-- Working data follows --

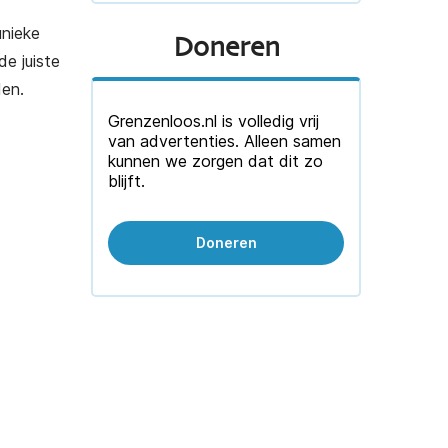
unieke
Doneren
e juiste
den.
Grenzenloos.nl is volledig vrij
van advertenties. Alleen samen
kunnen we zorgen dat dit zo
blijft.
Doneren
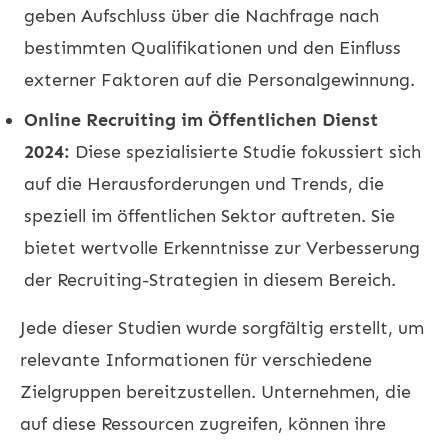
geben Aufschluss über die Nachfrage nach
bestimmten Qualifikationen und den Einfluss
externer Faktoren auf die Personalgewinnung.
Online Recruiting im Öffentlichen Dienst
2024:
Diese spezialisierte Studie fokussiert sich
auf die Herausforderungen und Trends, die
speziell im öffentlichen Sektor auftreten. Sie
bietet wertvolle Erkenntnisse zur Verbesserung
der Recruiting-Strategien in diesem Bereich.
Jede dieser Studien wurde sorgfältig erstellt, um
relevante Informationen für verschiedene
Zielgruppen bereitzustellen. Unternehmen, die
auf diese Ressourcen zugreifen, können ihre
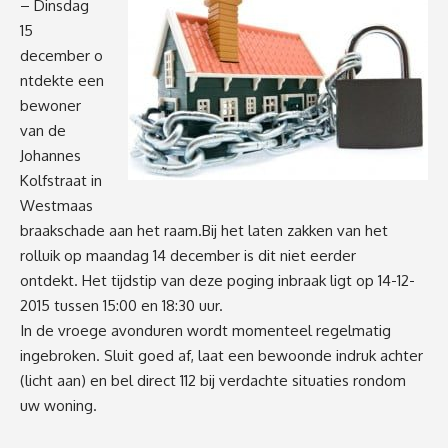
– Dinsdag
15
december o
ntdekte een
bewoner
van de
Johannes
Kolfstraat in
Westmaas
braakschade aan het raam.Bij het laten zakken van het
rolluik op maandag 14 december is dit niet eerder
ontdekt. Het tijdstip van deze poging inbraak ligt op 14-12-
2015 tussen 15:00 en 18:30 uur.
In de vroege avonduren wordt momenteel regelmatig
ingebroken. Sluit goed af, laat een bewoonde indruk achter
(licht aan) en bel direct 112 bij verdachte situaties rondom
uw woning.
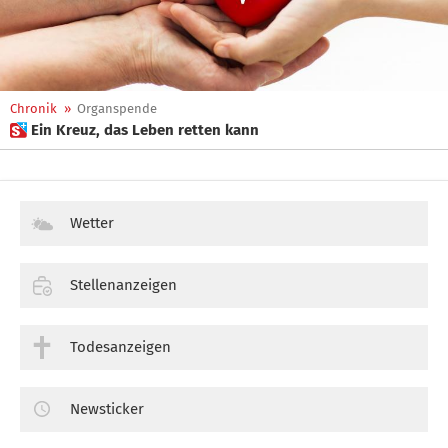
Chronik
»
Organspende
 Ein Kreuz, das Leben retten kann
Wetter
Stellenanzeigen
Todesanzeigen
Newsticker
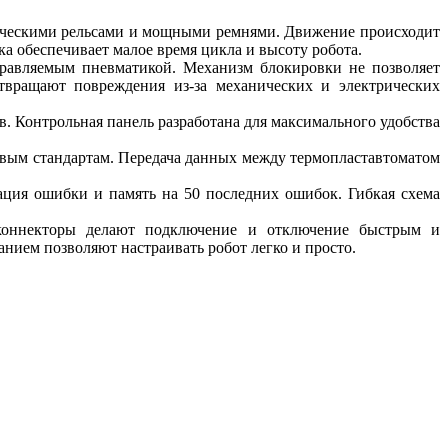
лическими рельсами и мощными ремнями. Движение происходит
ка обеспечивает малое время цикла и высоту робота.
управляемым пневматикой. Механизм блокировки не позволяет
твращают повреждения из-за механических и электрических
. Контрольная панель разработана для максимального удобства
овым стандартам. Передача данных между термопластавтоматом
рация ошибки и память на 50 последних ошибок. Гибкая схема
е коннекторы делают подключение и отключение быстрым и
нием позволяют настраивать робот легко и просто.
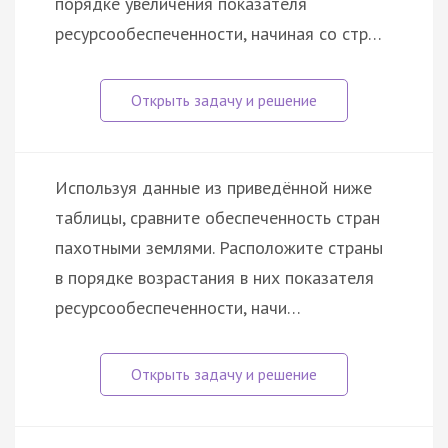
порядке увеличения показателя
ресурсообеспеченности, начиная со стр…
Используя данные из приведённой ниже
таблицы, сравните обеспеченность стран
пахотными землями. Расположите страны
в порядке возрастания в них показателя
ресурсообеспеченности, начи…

-- Working data concluded --
-- Working data follows --

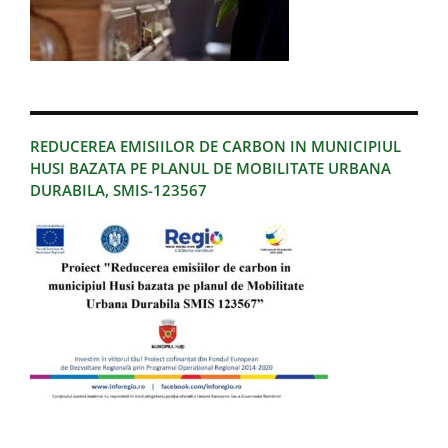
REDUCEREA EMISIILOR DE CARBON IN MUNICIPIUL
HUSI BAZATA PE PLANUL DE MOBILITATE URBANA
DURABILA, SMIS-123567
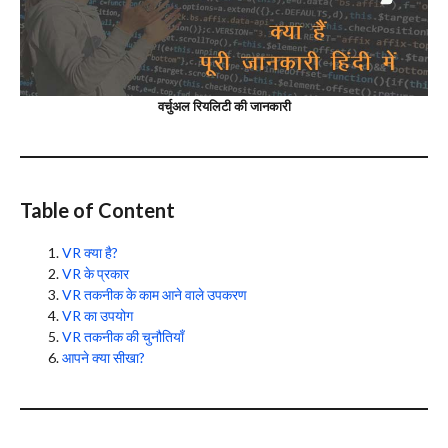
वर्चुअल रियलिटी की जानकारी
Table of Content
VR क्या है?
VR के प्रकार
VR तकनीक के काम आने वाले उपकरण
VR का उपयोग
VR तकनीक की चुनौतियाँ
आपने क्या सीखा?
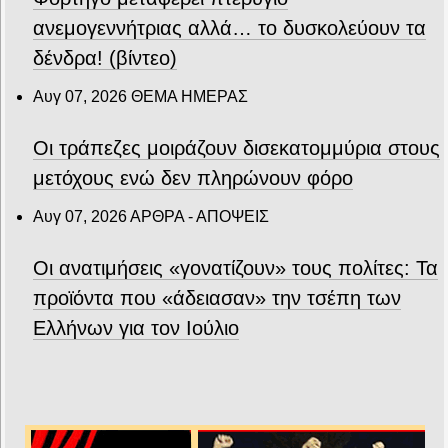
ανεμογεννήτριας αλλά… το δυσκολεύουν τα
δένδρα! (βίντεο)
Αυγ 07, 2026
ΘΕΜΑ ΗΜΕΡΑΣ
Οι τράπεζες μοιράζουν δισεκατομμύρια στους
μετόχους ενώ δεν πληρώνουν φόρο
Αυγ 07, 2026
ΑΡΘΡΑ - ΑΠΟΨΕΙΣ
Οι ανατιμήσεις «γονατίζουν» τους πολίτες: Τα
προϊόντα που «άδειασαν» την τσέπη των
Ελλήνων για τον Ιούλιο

-- Working data concluded --
-- Working data follows --

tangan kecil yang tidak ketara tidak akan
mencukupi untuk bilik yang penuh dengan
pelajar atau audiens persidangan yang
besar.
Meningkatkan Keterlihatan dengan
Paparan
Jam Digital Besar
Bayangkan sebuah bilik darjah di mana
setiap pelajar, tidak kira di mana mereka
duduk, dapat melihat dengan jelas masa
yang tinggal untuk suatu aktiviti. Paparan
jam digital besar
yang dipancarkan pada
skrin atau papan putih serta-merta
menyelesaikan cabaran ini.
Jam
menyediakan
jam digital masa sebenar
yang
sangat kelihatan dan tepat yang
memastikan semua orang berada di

-- Working data concluded --

Requirement. Print, character for character, the lines of the data above, starting at the line that contains "порядке увеличения показателя" and ending at the line that contains "ресурсообеспеченности, начи…", with both of those lines included.

Finished exercise.
порядке увеличения показателя
ресурсообеспеченности, начиная со стр…
Используя данные из приведённой ниже
таблицы, сравните обеспеченность стран
пахотными землями. Расположите страны
в порядке возрастания в них показателя
ресурсообеспеченности, начи…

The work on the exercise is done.